*** The data

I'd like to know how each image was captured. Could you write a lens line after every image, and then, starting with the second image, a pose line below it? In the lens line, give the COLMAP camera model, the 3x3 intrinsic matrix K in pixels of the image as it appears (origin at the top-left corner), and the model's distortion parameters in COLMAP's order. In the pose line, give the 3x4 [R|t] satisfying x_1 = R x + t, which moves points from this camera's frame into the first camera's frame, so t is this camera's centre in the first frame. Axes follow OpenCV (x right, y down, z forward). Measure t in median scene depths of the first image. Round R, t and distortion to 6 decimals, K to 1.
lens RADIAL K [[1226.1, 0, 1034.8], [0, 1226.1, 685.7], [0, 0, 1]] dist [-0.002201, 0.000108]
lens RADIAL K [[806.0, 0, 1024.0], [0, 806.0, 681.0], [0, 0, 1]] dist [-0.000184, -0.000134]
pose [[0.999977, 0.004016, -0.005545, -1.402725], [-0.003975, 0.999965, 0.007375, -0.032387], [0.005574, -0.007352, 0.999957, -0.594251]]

******
*** The data

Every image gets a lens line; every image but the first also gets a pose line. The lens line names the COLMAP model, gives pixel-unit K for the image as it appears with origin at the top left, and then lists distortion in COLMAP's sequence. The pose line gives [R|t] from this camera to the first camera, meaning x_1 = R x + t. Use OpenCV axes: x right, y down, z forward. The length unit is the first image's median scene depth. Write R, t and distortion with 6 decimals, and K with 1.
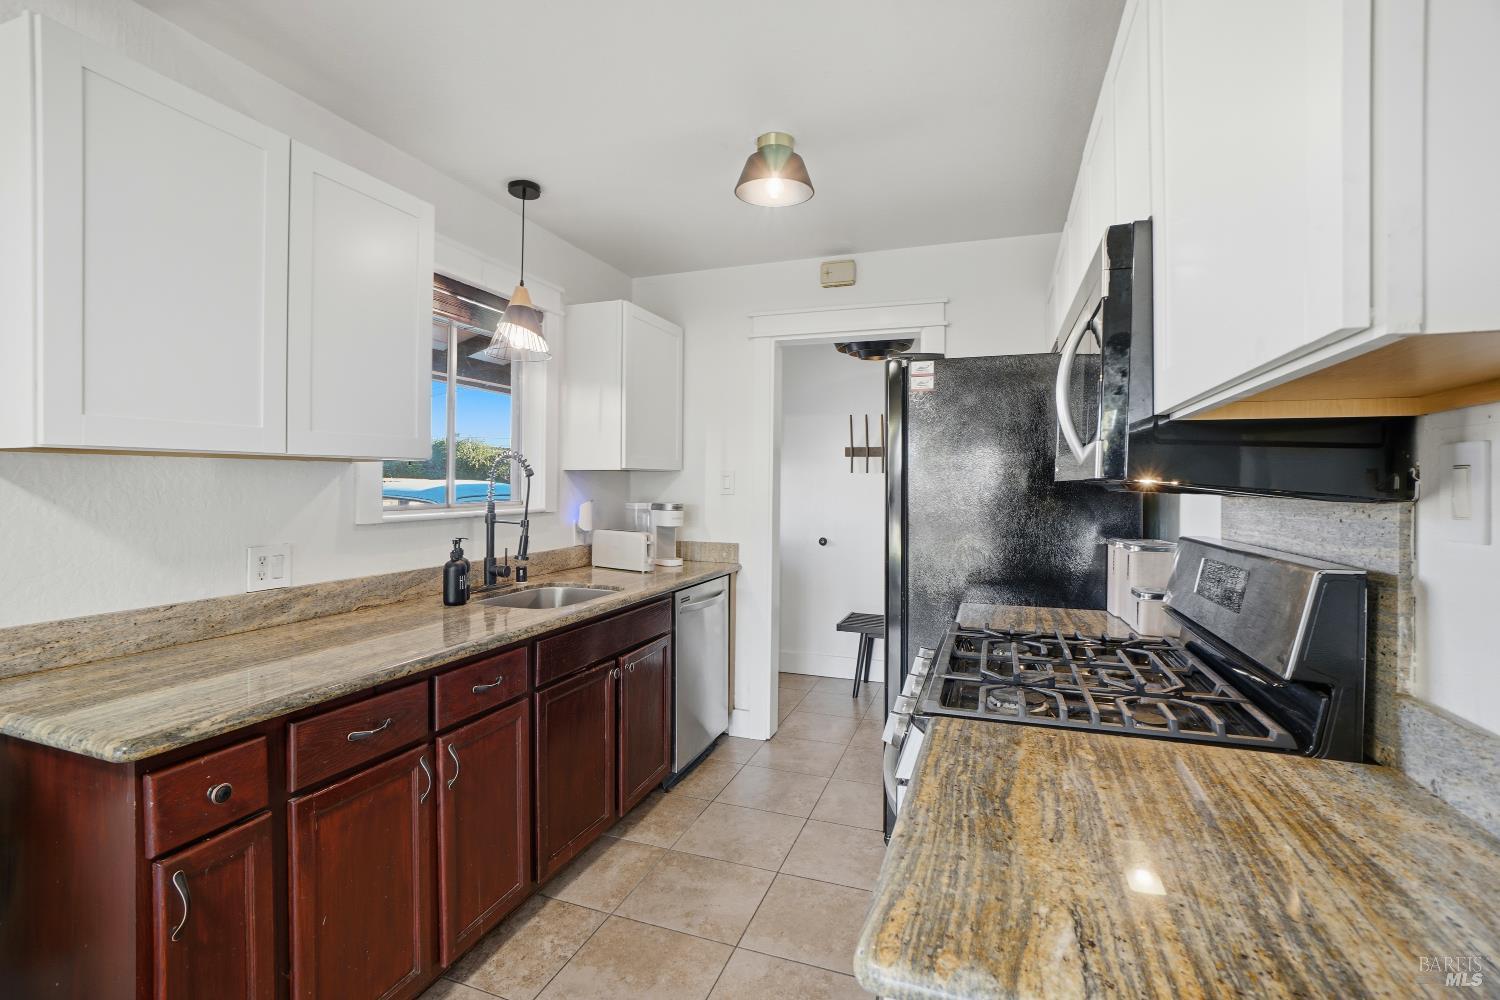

******

What the task requires: Rewrite the rows between the line holding "I'd like to" and the line holding "-0.007352, 0.999957, -0.594251]]", inclusive, with "intrinsic matrix" changed to "calibration matrix" and everything else kept the same.

Solution to the problem:
I'd like to know how each image was captured. Could you write a lens line after every image, and then, starting with the second image, a pose line below it? In the lens line, give the COLMAP camera model, the 3x3 calibration matrix K in pixels of the image as it appears (origin at the top-left corner), and the model's distortion parameters in COLMAP's order. In the pose line, give the 3x4 [R|t] satisfying x_1 = R x + t, which moves points from this camera's frame into the first camera's frame, so t is this camera's centre in the first frame. Axes follow OpenCV (x right, y down, z forward). Measure t in median scene depths of the first image. Round R, t and distortion to 6 decimals, K to 1.
lens RADIAL K [[1226.1, 0, 1034.8], [0, 1226.1, 685.7], [0, 0, 1]] dist [-0.002201, 0.000108]
lens RADIAL K [[806.0, 0, 1024.0], [0, 806.0, 681.0], [0, 0, 1]] dist [-0.000184, -0.000134]
pose [[0.999977, 0.004016, -0.005545, -1.402725], [-0.003975, 0.999965, 0.007375, -0.032387], [0.005574, -0.007352, 0.999957, -0.594251]]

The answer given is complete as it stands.